- Activity
Keep every word the same. Repeat the records without their images.

--- Exercise input Enclosed Below ---

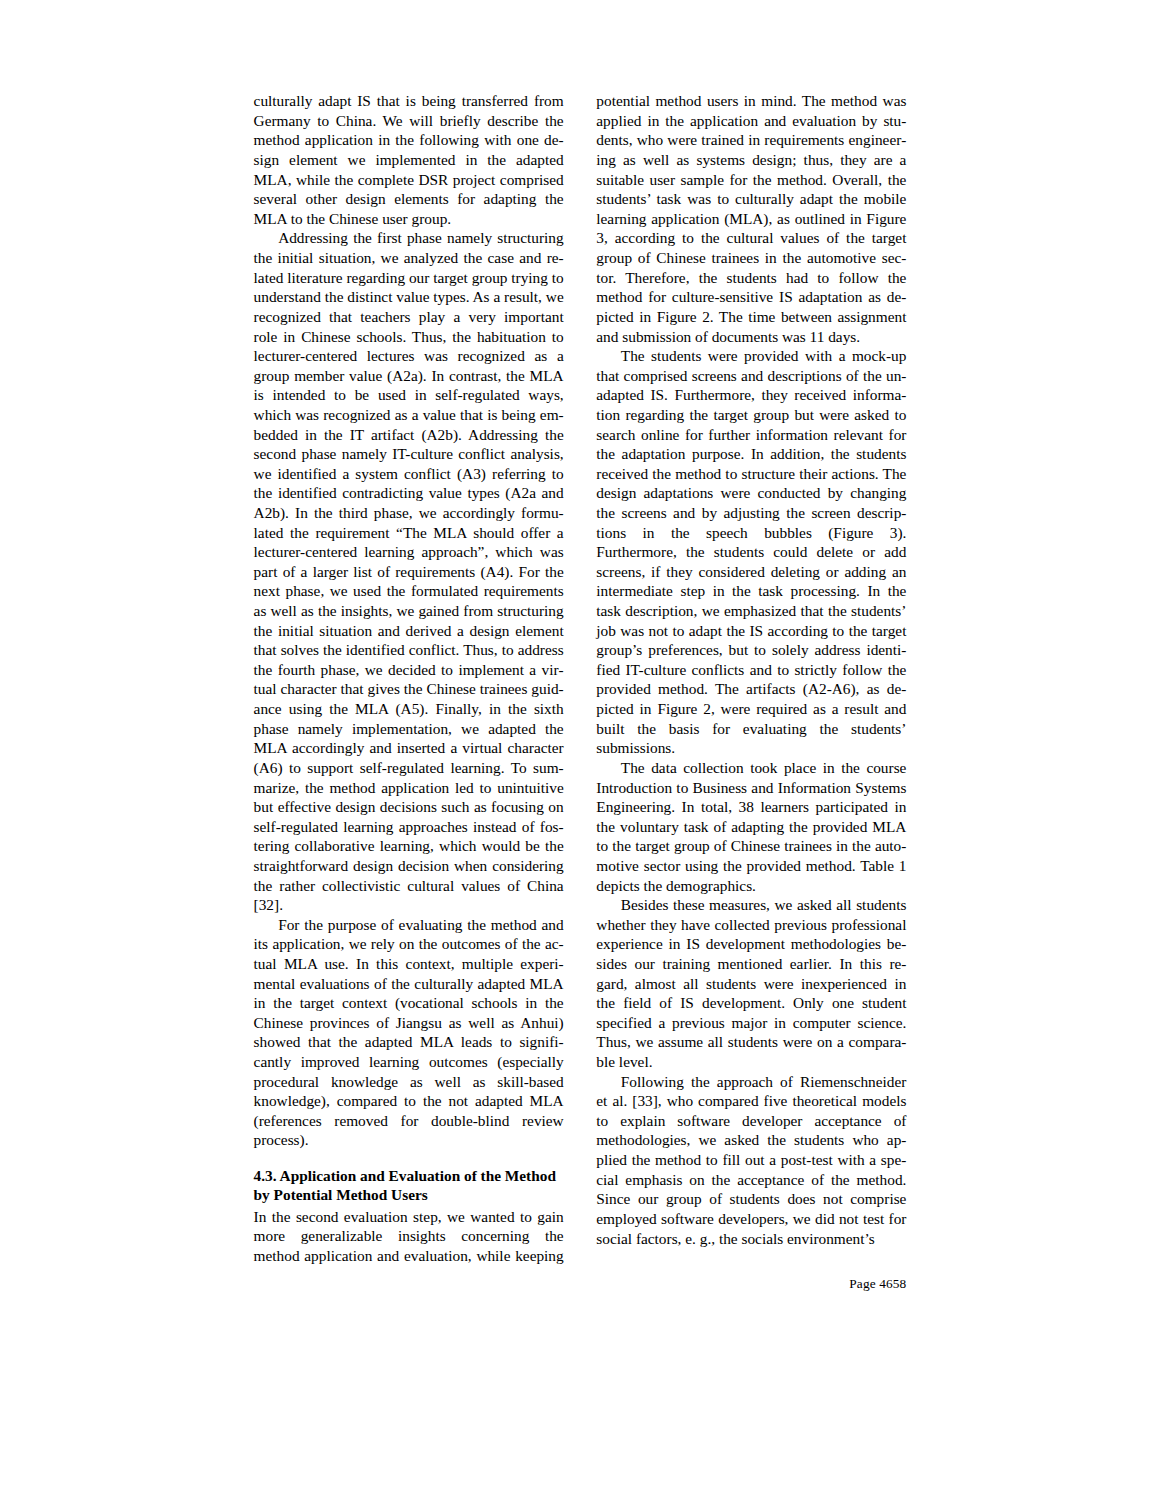culturally adapt IS that is being transferred from Germany to China. We will briefly describe the method application in the following with one design element we implemented in the adapted MLA, while the complete DSR project comprised several other design elements for adapting the MLA to the Chinese user group.
Addressing the first phase namely structuring the initial situation, we analyzed the case and related literature regarding our target group trying to understand the distinct value types. As a result, we recognized that teachers play a very important role in Chinese schools. Thus, the habituation to lecturer-centered lectures was recognized as a group member value (A2a). In contrast, the MLA is intended to be used in self-regulated ways, which was recognized as a value that is being embedded in the IT artifact (A2b). Addressing the second phase namely IT-culture conflict analysis, we identified a system conflict (A3) referring to the identified contradicting value types (A2a and A2b). In the third phase, we accordingly formulated the requirement “The MLA should offer a lecturer-centered learning approach”, which was part of a larger list of requirements (A4). For the next phase, we used the formulated requirements as well as the insights, we gained from structuring the initial situation and derived a design element that solves the identified conflict. Thus, to address the fourth phase, we decided to implement a virtual character that gives the Chinese trainees guidance using the MLA (A5). Finally, in the sixth phase namely implementation, we adapted the MLA accordingly and inserted a virtual character (A6) to support self-regulated learning. To summarize, the method application led to unintuitive but effective design decisions such as focusing on self-regulated learning approaches instead of fostering collaborative learning, which would be the straightforward design decision when considering the rather collectivistic cultural values of China [32].
For the purpose of evaluating the method and its application, we rely on the outcomes of the actual MLA use. In this context, multiple experimental evaluations of the culturally adapted MLA in the target context (vocational schools in the Chinese provinces of Jiangsu as well as Anhui) showed that the adapted MLA leads to significantly improved learning outcomes (especially procedural knowledge as well as skill-based knowledge), compared to the not adapted MLA (references removed for double-blind review process).
4.3. Application and Evaluation of the Method by Potential Method Users
In the second evaluation step, we wanted to gain more generalizable insights concerning the method application and evaluation, while keeping potential method users in mind. The method was applied in the application and evaluation by students, who were trained in requirements engineering as well as systems design; thus, they are a suitable user sample for the method. Overall, the students’ task was to culturally adapt the mobile learning application (MLA), as outlined in Figure 3, according to the cultural values of the target group of Chinese trainees in the automotive sector. Therefore, the students had to follow the method for culture-sensitive IS adaptation as depicted in Figure 2. The time between assignment and submission of documents was 11 days.
The students were provided with a mock-up that comprised screens and descriptions of the unadapted IS. Furthermore, they received information regarding the target group but were asked to search online for further information relevant for the adaptation purpose. In addition, the students received the method to structure their actions. The design adaptations were conducted by changing the screens and by adjusting the screen descriptions in the speech bubbles (Figure 3). Furthermore, the students could delete or add screens, if they considered deleting or adding an intermediate step in the task processing. In the task description, we emphasized that the students’ job was not to adapt the IS according to the target group’s preferences, but to solely address identified IT-culture conflicts and to strictly follow the provided method. The artifacts (A2-A6), as depicted in Figure 2, were required as a result and built the basis for evaluating the students’ submissions.
The data collection took place in the course Introduction to Business and Information Systems Engineering. In total, 38 learners participated in the voluntary task of adapting the provided MLA to the target group of Chinese trainees in the automotive sector using the provided method. Table 1 depicts the demographics.
Besides these measures, we asked all students whether they have collected previous professional experience in IS development methodologies besides our training mentioned earlier. In this regard, almost all students were inexperienced in the field of IS development. Only one student specified a previous major in computer science. Thus, we assume all students were on a comparable level.
Following the approach of Riemenschneider et al. [33], who compared five theoretical models to explain software developer acceptance of methodologies, we asked the students who applied the method to fill out a post-test with a special emphasis on the acceptance of the method. Since our group of students does not comprise employed software developers, we did not test for social factors, e. g., the socials environment’s
Page 4658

--- End of Enclosed Exercise input ---

- Answer to this task
culturally adapt IS that is being transferred from Germany to China. We will briefly describe the method application in the following with one design element we implemented in the adapted MLA, while the complete DSR project comprised several other design elements for adapting the MLA to the Chinese user group.
Addressing the first phase namely structuring the initial situation, we analyzed the case and related literature regarding our target group trying to understand the distinct value types. As a result, we recognized that teachers play a very important role in Chinese schools. Thus, the habituation to lecturer-centered lectures was recognized as a group member value (A2a). In contrast, the MLA is intended to be used in self-regulated ways, which was recognized as a value that is being embedded in the IT artifact (A2b). Addressing the second phase namely IT-culture conflict analysis, we identified a system conflict (A3) referring to the identified contradicting value types (A2a and A2b). In the third phase, we accordingly formulated the requirement “The MLA should offer a lecturer-centered learning approach”, which was part of a larger list of requirements (A4). For the next phase, we used the formulated requirements as well as the insights, we gained from structuring the initial situation and derived a design element that solves the identified conflict. Thus, to address the fourth phase, we decided to implement a virtual character that gives the Chinese trainees guidance using the MLA (A5). Finally, in the sixth phase namely implementation, we adapted the MLA accordingly and inserted a virtual character (A6) to support self-regulated learning. To summarize, the method application led to unintuitive but effective design decisions such as focusing on self-regulated learning approaches instead of fostering collaborative learning, which would be the straightforward design decision when considering the rather collectivistic cultural values of China [32].
For the purpose of evaluating the method and its application, we rely on the outcomes of the actual MLA use. In this context, multiple experimental evaluations of the culturally adapted MLA in the target context (vocational schools in the Chinese provinces of Jiangsu as well as Anhui) showed that the adapted MLA leads to significantly improved learning outcomes (especially procedural knowledge as well as skill-based knowledge), compared to the not adapted MLA (references removed for double-blind review process).
4.3. Application and Evaluation of the Method by Potential Method Users
In the second evaluation step, we wanted to gain more generalizable insights concerning the method application and evaluation, while keeping potential method users in mind. The method was applied in the application and evaluation by students, who were trained in requirements engineering as well as systems design; thus, they are a suitable user sample for the method. Overall, the students’ task was to culturally adapt the mobile learning application (MLA), as outlined in Figure 3, according to the cultural values of the target group of Chinese trainees in the automotive sector. Therefore, the students had to follow the method for culture-sensitive IS adaptation as depicted in Figure 2. The time between assignment and submission of documents was 11 days.
The students were provided with a mock-up that comprised screens and descriptions of the unadapted IS. Furthermore, they received information regarding the target group but were asked to search online for further information relevant for the adaptation purpose. In addition, the students received the method to structure their actions. The design adaptations were conducted by changing the screens and by adjusting the screen descriptions in the speech bubbles (Figure 3). Furthermore, the students could delete or add screens, if they considered deleting or adding an intermediate step in the task processing. In the task description, we emphasized that the students’ job was not to adapt the IS according to the target group’s preferences, but to solely address identified IT-culture conflicts and to strictly follow the provided method. The artifacts (A2-A6), as depicted in Figure 2, were required as a result and built the basis for evaluating the students’ submissions.
The data collection took place in the course Introduction to Business and Information Systems Engineering. In total, 38 learners participated in the voluntary task of adapting the provided MLA to the target group of Chinese trainees in the automotive sector using the provided method. Table 1 depicts the demographics.
Besides these measures, we asked all students whether they have collected previous professional experience in IS development methodologies besides our training mentioned earlier. In this regard, almost all students were inexperienced in the field of IS development. Only one student specified a previous major in computer science. Thus, we assume all students were on a comparable level.
Following the approach of Riemenschneider et al. [33], who compared five theoretical models to explain software developer acceptance of methodologies, we asked the students who applied the method to fill out a post-test with a special emphasis on the acceptance of the method. Since our group of students does not comprise employed software developers, we did not test for social factors, e. g., the socials environment’s
Page 4658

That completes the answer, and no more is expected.